Work task >> Exactly transcribe the line that holds "Choudampalli, John" and every remaining line of the records, up to and including the final one, with nothing else.

(Data extracts Opens)

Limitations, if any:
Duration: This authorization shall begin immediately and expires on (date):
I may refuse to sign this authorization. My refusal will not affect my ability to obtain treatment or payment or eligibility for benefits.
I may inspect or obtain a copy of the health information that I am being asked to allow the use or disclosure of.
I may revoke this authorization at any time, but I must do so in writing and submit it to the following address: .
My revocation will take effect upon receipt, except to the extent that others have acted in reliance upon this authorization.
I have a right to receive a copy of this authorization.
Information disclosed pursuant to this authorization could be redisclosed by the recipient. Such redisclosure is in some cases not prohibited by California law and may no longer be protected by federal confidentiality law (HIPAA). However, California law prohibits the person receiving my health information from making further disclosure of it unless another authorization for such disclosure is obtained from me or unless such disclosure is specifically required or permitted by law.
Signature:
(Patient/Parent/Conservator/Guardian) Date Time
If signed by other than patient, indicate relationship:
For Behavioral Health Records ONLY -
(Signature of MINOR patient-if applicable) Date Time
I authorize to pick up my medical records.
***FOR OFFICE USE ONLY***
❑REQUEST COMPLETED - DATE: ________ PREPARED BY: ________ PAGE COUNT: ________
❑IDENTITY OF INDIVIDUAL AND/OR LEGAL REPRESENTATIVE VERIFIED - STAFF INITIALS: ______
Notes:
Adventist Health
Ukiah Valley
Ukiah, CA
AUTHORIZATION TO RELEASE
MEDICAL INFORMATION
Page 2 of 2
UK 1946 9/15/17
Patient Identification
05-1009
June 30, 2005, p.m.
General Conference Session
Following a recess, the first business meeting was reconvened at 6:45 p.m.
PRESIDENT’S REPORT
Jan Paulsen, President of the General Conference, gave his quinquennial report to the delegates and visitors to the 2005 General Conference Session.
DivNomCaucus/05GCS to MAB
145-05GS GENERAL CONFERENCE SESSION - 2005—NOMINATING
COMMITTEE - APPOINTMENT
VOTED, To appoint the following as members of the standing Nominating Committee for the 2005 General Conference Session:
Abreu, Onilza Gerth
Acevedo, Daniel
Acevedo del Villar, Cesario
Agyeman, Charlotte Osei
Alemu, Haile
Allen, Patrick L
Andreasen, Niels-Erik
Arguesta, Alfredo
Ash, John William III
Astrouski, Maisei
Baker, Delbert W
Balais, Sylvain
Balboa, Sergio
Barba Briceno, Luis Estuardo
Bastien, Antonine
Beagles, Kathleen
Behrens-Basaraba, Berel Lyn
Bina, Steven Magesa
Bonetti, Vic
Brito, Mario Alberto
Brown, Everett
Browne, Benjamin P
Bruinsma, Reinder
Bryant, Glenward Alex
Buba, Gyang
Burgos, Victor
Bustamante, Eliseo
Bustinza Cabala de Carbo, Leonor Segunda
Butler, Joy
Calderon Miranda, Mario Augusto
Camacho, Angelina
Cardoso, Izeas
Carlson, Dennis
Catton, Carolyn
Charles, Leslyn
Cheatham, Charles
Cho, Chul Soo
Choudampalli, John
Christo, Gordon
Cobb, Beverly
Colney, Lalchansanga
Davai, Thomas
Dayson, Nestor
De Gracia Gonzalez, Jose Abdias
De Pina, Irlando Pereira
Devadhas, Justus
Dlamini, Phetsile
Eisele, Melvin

(Data extracts Closes)

Result of this exercise >>
Choudampalli, John
Christo, Gordon
Cobb, Beverly
Colney, Lalchansanga
Davai, Thomas
Dayson, Nestor
De Gracia Gonzalez, Jose Abdias
De Pina, Irlando Pereira
Devadhas, Justus
Dlamini, Phetsile
Eisele, Melvin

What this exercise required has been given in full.